Piano rites: The revered Hungarian pianist András Schiff brought ecstatic veneration to a three-concert survey of the final three sonatas of Mozart, Haydn, Beethoven and Schubert at Disney. The young Russian pianist Igor Levit levitated Bach, electrically mystified Beethoven and brilliantly banged-up Prokofiev in his dazzling and illuminating local debut recital at the Wallis Center for the Performing Arts in Beverly Hills.

A Symphony from the beyond: Henryk Górecki died before he could finish his Fourth Symphony, which the Los Angeles Philharmonic commissioned as a companion to Brahms for a festival four years ago.

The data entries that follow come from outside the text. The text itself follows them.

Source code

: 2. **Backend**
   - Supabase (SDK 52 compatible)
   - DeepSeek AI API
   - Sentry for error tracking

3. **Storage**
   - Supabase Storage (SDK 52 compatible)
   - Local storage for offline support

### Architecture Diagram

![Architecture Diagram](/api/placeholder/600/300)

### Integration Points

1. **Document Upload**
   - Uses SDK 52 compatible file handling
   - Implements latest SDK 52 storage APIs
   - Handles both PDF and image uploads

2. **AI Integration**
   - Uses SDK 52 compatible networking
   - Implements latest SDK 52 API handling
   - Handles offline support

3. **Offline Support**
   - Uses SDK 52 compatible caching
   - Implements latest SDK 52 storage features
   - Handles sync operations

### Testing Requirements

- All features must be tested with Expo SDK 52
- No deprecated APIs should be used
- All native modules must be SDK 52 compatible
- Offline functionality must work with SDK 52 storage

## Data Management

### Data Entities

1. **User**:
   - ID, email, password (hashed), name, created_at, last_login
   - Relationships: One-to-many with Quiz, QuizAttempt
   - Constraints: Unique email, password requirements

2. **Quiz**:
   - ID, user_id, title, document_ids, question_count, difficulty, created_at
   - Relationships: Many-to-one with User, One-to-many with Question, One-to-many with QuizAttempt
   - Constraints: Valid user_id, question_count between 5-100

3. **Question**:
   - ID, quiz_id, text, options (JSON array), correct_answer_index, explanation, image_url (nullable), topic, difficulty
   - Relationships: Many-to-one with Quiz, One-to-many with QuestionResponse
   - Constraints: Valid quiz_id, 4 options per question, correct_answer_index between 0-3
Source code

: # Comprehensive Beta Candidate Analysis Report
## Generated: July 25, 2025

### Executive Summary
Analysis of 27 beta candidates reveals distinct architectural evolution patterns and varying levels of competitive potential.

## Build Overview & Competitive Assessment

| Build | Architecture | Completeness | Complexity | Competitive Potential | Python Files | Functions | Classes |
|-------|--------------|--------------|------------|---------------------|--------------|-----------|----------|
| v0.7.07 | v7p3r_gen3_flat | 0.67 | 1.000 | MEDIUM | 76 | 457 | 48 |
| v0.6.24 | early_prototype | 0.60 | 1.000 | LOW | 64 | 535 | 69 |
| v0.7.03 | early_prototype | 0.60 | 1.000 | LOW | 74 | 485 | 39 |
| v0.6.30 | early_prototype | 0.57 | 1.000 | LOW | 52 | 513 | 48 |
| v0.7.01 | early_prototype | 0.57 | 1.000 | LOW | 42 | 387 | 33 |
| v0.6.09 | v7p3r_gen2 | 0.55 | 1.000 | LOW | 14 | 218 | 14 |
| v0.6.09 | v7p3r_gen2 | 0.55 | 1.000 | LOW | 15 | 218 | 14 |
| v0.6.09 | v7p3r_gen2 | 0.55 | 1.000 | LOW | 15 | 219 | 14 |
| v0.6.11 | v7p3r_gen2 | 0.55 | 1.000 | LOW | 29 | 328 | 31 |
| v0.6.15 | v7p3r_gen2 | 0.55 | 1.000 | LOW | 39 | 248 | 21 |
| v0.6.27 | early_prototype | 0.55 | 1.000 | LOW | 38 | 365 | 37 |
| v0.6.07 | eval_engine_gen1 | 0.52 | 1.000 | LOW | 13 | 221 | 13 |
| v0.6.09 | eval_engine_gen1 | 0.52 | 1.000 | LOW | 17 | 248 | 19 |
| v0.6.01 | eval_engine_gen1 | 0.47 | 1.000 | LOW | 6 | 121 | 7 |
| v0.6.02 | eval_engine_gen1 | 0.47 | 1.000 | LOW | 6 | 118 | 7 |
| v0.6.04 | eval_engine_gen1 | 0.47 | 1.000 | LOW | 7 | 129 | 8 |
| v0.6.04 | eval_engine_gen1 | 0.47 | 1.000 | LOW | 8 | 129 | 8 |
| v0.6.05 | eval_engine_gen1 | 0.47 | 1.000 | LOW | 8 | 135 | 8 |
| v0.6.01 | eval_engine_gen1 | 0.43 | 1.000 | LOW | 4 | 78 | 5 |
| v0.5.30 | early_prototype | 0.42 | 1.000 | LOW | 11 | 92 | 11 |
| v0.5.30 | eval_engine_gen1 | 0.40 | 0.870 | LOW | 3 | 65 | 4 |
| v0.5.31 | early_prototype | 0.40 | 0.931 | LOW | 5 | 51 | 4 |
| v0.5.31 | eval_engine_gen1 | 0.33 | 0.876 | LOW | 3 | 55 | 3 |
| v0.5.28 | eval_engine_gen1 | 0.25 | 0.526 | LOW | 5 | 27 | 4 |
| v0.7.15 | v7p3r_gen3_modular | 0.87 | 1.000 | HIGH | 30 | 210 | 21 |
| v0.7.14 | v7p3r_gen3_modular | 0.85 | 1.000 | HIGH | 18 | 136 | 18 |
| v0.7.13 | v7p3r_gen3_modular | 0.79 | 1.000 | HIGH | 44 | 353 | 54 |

But it turns out the Polish composer had long before finished a piano score, which his son has orchestrated brilliantly. The belated premiere by the L.A. Phil in January offered the world a disturbing, unforgettable masterpiece.

The worst trend

Parking!!: Given how traffic already makes it tough to get to concert venues, rising parking prices can be a deal-breaker for audiences. The worst offender is UCLA, which charges $12, higher than the cost of some theater tickets on campus (and $12 more than tuition was when I was a student there). Disney Hall’s lot lowers its $9 fee to $5 at 8 p.m., a slap in the face of L.A. Phil concertgoers but a boon to REDCAT’s 8:30 p.m. curtain. In Costa Mesa, if you shop or have dinner at the Segerstrom-family-built South Coast Plaza before a show at the Segerstrom Center for the Arts, you cannot just walk across the street from the free mall lot. You are required to drive a block and pay a tenner (cash only) to the theaters. That’s bad for the arts, the environment and anyone who could benefit from the exercise.